I’m not too surprised by these weaknesses, because in 1994 I wrote an article Which Dictionary for the Mathematical Scientist? (PDF file here) in which I evaluated several dictionaries (including CED3) from the point of view of their mathematical words and found problems such as those above in several of them.

Despite these criticisms, I very much like this dictionary and I use it as much as the other dictionaries on my desk. It is especially good on the computing side. I was pleased to see that my favourite editor, emacs, is included (though I’m not sure why it is not capitalized). Vi users will be sad to hear that Vi is not included.
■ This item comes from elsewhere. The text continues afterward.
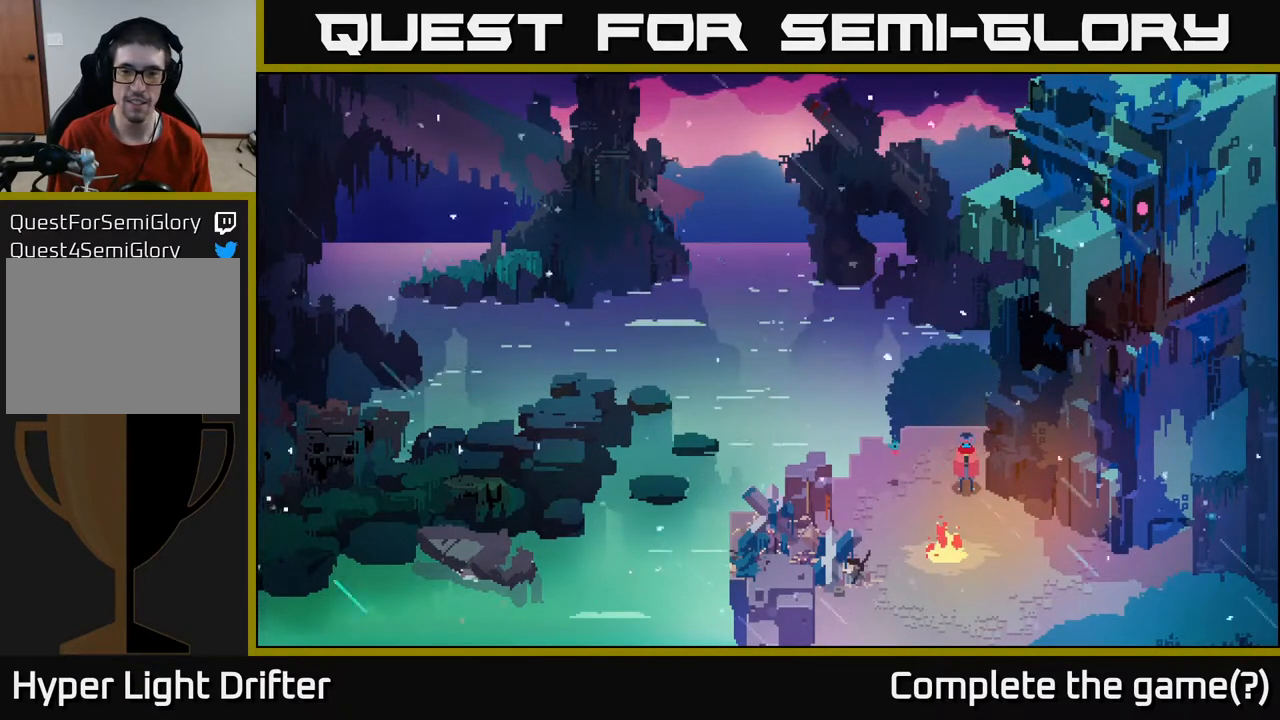
{"buttons": [], "left_stick": "down", "right_stick": "center", "events": [[233, "left_stick", "down"]]}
A good number of programming languages are present, including awk (uncapitalized), Java, and Javascript, but not, C++ (how would that be alphabetized?), Python, or R.

A particularly notable definition is

flops or FLOPS n acronym for floating-point operations per second: used as a measure of computer processing power (in combination with a prefix): megaflops; gigaflops.

This is much better than the Oxford English Dictionary’s definition of the singular flop as “a floating-point operation per second”. There are also entries for petaflop,10^{15} floating-point operations a second”, and teraflop, “a thousand billion floating-point operations a second”. I just wish the latter definition contained “10^{12}“, because there is scope for misunderstanding because of the alternative meaning of a billion as a million million in the UK.